__Tarefas obrigatórias__
(a) Segundo o texto sobre a mostra "Objetos", por que a pintura se tornou necessária depois que os objetos ficaram brancos? Responda em até três frases.
(b) Reescreva o trecho do texto sobre a mostra "Objetos" entre "Os primeiros Objetos surgiram" e "em objetos brancos.", inclusive, trocando "lona" por "algodão".
(c) No texto sobre a mostra "Objetos", quem assina a curadoria da exposição?

__Texto para análise__
- - -

A artista visual Lourdes Barreto está em cartaz com a mostra "Objetos", na Sala José Cândido de Carvalho, no Ingá. Com curadoria da gravadora e pintora Desirée Monjardim, a exposição traz objetos em tecido recheados de acrilon e costurados a mão, além de interessantes telas redondas coloridas, harmonicamente dispostas.

A Sala José Cândido de Carvalho fica no primeiro andar da Secretaria Municipal Cultura de Niterói.

As obras de Lourdes Barreto são fruto de uma pesquisa prática, um exercício constante em diversos planos, desenho, aquarela e, sobretudo, pintura. Assim surgiram os objetos: dos restos de lona das telas, em 2012.

A reflexão posterior lhe trouxe à tona as alusões inevitáveis: Claes Oldenburg, Dubuffet, Dorothea Tanning, Yayoi Kusama e os bichos de Ligia Clark. Os objetos que têm bastidores de bordado como base trazem ainda outra abertura de interpretação, puxando da memória pessoal de infância baiana, os brinquedos e bonecas costurados e toda a relação com o repertório feminino que o suporte faz.

O grafismo sinuoso, "orgânico-mecânico", que recobre cada um dos objetos, essa "caligrafia particular" traz as lembranças de outras séries de trabalhos da artista (inferno, jardim-máquina), mas a maneira com a qual as linhas pretas cobrem combinações inusitadas de cores – azul de ftalocianina com rosa chiclete; branco de titânio com verde pasta de dente – aponta para duas referências estranhas ao meio tradicional da pintura, mas pertencentes ao universo afetivo da artista-professora: a gravura e o grafite de rua. Este último demonstrando como a atuação docente é antes de tudo vista como troca e constante renovação.

Objetos, por Lourdes Barreto

Os primeiros Objetos surgiram a partir de restos de lona usados nas telas. Essas sobras foram costuradas em variados formatos, emendadas e receberam uma modelagem e enchimento que lhes deram uma estrutura em três dimensões. O tecido cru e com volume foi coberto com um “fundo” de óxido de zinco, gesso e cola pva, resultando em objetos brancos.

Nesse momento a Pintura tornou-se necessária. Os Objetos precisavam de um peso que retirasse seu aspecto branco e um tanto fantasmagórico. Que lhes dessem uma identidade, um pertencimento ou uma potência envolvendo engrenagens e formas orgânicas, com cores e linhas formando uma trama, em contrastes movimentados, realizados com pincéis de várias espessuras em negros quentes e frios, misturados com azuis ou com vermelhos.

Os primeiros Objetos, além do preto e branco, receberam azuis e terras. Entretanto, com o tempo, foi necessário reencontrar a leveza do início, sendo preciso mais uma camada de um branco com boa cobertura, o titânio. E sobre o mesmo, outra uma vez, o grafismo e a cor densa em um ou outro momento, criando áreas de interesse, como em uma Pintura.

- - -

__Material fornecido__
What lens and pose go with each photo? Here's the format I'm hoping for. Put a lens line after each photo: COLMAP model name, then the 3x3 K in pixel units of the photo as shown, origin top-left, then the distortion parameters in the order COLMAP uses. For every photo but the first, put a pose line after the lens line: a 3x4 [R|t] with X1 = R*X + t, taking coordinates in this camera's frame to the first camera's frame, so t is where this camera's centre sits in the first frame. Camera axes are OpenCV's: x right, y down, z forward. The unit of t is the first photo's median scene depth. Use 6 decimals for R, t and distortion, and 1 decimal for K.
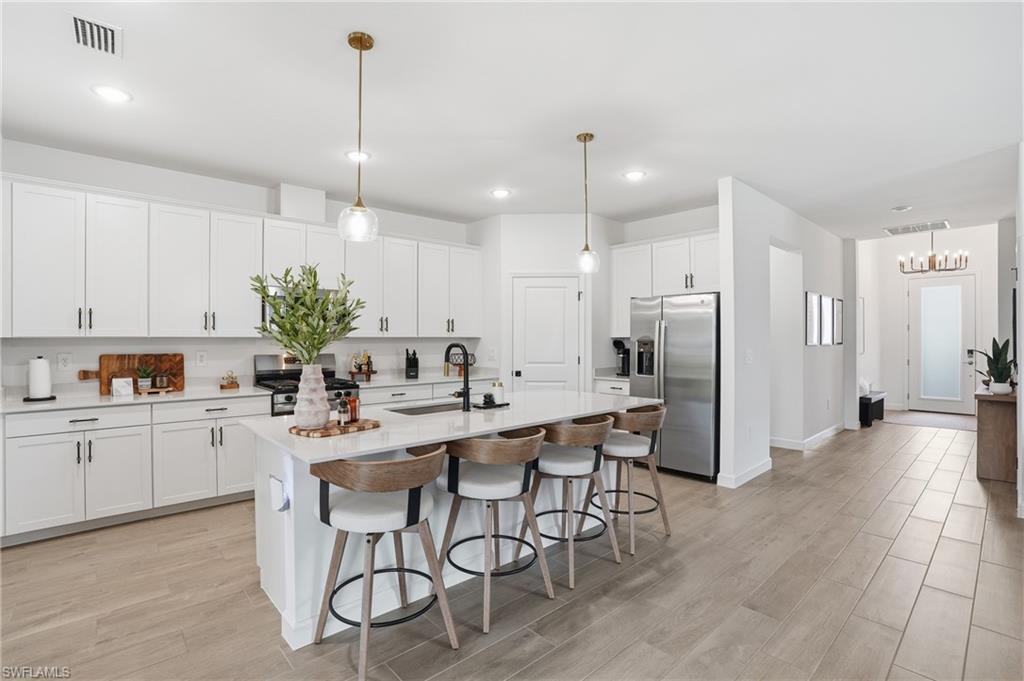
lens RADIAL K [[476.3, 0, 512.0], [0, 476.3, 340.5], [0, 0, 1]] dist [-0.063372, 0.017313]
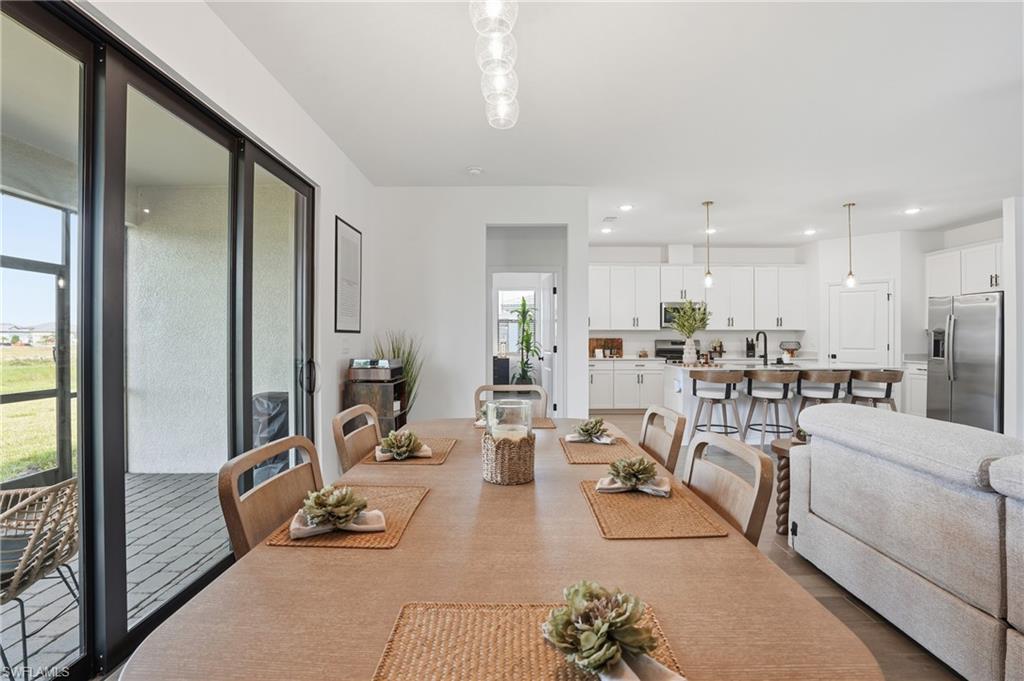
lens RADIAL K [[476.3, 0, 512.0], [0, 476.3, 340.5], [0, 0, 1]] dist [-0.063372, 0.017313]
pose [[0.738478, 0.005633, -0.674254, 0.285116], [-0.003107, 0.999983, 0.004951, 0.025690], [0.674271, -0.001562, 0.738483, -0.747204]]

- - -

__Respostas às tarefas__
(a) Os objetos, cobertos com um fundo de óxido de zinco, gesso e cola pva, tinham ficado brancos e com um aspecto um tanto fantasmagórico. A pintura foi necessária para dar a eles um peso que retirasse esse aspecto e lhes desse identidade, pertencimento ou potência.

(b)
Os primeiros Objetos surgiram a partir de restos de algodão usados nas telas. Essas sobras foram costuradas em variados formatos, emendadas e receberam uma modelagem e enchimento que lhes deram uma estrutura em três dimensões. O tecido cru e com volume foi coberto com um “fundo” de óxido de zinco, gesso e cola pva, resultando em objetos brancos.

(c) A gravadora e pintora Desirée Monjardim.